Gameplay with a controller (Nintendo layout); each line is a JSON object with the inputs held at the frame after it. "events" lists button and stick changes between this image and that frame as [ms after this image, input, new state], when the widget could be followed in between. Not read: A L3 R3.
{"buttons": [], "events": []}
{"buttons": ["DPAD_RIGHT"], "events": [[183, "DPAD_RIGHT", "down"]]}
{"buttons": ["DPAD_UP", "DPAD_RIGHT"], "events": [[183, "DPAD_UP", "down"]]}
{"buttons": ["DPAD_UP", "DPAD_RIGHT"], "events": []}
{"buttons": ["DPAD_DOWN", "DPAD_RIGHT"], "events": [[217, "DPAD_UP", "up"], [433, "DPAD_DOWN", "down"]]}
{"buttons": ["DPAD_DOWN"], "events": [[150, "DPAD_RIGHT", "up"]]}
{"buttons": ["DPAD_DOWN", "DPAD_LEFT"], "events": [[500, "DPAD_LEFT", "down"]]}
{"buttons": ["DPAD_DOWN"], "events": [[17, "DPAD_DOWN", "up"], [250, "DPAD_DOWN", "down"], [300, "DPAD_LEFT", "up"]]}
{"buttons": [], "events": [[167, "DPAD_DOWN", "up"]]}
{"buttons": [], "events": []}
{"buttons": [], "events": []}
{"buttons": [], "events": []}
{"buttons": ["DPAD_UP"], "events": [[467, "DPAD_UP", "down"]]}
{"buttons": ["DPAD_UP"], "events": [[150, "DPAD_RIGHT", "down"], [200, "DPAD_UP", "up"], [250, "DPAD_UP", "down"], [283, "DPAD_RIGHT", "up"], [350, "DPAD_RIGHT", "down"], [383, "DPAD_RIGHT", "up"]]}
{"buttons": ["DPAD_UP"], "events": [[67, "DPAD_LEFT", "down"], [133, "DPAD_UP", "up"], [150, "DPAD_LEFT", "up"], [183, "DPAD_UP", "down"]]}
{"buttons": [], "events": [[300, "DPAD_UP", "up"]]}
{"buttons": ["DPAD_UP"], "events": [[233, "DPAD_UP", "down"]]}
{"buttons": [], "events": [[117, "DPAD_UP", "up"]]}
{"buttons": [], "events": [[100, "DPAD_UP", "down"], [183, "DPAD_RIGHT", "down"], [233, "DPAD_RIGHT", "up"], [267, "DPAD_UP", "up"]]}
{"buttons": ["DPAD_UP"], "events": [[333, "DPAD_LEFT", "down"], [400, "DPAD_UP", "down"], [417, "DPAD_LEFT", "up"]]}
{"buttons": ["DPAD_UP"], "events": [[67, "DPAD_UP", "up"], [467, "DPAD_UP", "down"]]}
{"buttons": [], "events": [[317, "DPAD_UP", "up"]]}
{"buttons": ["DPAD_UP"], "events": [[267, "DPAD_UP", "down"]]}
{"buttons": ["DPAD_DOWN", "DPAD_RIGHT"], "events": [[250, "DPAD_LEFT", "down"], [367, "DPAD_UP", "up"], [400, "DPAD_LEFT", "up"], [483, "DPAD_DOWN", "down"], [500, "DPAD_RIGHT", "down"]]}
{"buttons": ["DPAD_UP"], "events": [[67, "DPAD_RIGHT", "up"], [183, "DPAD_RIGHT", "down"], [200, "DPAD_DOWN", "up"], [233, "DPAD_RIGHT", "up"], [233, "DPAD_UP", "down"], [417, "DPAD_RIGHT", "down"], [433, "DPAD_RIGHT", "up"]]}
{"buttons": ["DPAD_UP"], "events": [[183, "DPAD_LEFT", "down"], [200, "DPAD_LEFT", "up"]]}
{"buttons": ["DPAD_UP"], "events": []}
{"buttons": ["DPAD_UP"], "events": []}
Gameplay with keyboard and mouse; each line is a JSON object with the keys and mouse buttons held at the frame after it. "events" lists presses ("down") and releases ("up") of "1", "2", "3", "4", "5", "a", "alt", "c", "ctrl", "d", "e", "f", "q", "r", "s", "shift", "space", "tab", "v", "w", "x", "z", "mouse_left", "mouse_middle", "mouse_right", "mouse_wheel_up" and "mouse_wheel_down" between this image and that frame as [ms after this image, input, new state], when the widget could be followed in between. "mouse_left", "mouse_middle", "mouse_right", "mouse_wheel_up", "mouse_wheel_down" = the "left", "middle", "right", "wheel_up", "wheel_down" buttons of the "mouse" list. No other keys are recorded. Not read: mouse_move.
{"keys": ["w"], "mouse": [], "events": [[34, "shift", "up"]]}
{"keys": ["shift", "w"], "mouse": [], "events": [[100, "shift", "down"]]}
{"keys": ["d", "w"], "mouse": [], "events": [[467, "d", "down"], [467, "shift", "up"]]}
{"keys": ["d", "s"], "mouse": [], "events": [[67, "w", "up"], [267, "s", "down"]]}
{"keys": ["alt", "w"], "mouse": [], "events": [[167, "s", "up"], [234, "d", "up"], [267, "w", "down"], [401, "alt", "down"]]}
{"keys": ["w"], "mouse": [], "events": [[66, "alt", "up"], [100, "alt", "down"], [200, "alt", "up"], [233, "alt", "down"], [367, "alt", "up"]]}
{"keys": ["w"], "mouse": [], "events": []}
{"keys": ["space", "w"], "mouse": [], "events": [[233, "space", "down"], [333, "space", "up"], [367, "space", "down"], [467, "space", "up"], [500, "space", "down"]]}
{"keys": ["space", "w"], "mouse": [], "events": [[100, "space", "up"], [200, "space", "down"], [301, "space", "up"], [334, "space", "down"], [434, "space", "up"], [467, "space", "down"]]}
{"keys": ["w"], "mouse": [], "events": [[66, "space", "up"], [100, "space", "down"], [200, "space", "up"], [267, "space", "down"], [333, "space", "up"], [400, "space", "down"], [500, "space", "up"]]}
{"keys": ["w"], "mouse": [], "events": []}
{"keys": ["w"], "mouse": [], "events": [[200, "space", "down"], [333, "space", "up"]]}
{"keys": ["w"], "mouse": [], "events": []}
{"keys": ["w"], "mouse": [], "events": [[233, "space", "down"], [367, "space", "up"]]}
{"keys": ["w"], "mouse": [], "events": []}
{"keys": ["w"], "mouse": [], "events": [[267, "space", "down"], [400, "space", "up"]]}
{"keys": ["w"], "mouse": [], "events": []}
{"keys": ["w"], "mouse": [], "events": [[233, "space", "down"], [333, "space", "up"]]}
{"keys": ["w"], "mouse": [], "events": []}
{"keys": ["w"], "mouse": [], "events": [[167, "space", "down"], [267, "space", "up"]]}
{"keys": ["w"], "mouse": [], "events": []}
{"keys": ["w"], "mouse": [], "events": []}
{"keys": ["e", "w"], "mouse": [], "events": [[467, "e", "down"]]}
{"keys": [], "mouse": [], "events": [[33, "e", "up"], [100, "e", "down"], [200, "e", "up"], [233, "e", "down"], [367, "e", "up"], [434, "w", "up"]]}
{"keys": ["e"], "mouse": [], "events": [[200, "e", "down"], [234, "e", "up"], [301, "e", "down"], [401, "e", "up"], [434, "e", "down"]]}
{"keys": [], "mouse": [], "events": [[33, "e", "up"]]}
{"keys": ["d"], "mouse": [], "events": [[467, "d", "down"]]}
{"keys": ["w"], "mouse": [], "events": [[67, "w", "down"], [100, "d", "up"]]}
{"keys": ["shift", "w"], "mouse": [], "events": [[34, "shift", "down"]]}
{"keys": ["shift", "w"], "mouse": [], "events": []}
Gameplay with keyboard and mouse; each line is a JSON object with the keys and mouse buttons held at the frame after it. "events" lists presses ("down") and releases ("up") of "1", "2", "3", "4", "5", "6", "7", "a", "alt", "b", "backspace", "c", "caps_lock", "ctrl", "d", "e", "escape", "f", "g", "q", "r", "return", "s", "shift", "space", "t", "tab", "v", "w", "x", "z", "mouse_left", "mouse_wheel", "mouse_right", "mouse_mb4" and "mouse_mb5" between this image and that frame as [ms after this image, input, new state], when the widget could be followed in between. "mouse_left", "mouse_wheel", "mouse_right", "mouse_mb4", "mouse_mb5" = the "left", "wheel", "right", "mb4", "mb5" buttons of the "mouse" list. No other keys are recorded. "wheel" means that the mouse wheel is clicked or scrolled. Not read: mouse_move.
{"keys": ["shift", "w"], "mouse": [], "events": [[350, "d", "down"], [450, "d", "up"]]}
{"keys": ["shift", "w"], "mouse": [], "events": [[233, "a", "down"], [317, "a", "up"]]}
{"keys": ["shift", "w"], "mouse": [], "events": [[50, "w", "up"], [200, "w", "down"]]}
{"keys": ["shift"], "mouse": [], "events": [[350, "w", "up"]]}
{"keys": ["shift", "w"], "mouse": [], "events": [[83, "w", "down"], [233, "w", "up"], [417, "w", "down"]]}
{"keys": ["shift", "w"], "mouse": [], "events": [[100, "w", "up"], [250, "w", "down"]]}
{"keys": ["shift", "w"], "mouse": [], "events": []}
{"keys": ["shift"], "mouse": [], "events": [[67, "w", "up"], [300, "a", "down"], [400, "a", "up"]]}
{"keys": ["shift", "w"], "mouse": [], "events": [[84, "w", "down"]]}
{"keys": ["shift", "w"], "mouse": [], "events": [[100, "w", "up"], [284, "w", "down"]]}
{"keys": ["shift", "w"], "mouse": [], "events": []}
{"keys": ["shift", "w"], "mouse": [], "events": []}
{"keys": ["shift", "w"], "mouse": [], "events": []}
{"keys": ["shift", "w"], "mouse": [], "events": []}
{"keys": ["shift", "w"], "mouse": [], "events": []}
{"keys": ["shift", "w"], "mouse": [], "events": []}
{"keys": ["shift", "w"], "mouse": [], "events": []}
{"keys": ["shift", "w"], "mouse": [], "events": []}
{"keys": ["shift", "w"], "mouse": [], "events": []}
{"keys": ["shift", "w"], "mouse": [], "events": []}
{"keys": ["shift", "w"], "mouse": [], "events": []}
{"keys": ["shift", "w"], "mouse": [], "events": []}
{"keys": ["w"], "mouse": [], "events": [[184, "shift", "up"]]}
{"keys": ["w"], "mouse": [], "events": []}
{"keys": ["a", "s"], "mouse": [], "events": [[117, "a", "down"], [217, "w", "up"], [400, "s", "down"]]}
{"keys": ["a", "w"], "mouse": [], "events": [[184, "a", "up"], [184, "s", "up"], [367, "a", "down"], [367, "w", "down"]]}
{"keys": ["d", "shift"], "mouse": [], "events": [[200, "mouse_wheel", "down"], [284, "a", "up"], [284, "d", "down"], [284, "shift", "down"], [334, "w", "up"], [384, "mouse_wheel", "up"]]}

WORK TO COMPLETE
Return each line of the data where the word "between" appears.

RESULT OF THE EXERCISE
Gameplay with a controller (Nintendo layout); each line is a JSON object with the inputs held at the frame after it. "events" lists button and stick changes between this image and that frame as [ms after this image, input, new state], when the widget could be followed in between. Not read: A L3 R3.
Gameplay with keyboard and mouse; each line is a JSON object with the keys and mouse buttons held at the frame after it. "events" lists presses ("down") and releases ("up") of "1", "2", "3", "4", "5", "a", "alt", "c", "ctrl", "d", "e", "f", "q", "r", "s", "shift", "space", "tab", "v", "w", "x", "z", "mouse_left", "mouse_middle", "mouse_right", "mouse_wheel_up" and "mouse_wheel_down" between this image and that frame as [ms after this image, input, new state], when the widget could be followed in between. "mouse_left", "mouse_middle", "mouse_right", "mouse_wheel_up", "mouse_wheel_down" = the "left", "middle", "right", "wheel_up", "wheel_down" buttons of the "mouse" list. No other keys are recorded. Not read: mouse_move.
Gameplay with keyboard and mouse; each line is a JSON object with the keys and mouse buttons held at the frame after it. "events" lists presses ("down") and releases ("up") of "1", "2", "3", "4", "5", "6", "7", "a", "alt", "b", "backspace", "c", "caps_lock", "ctrl", "d", "e", "escape", "f", "g", "q", "r", "return", "s", "shift", "space", "t", "tab", "v", "w", "x", "z", "mouse_left", "mouse_wheel", "mouse_right", "mouse_mb4" and "mouse_mb5" between this image and that frame as [ms after this image, input, new state], when the widget could be followed in between. "mouse_left", "mouse_wheel", "mouse_right", "mouse_mb4", "mouse_mb5" = the "left", "wheel", "right", "mb4", "mb5" buttons of the "mouse" list. No other keys are recorded. "wheel" means that the mouse wheel is clicked or scrolled. Not read: mouse_move.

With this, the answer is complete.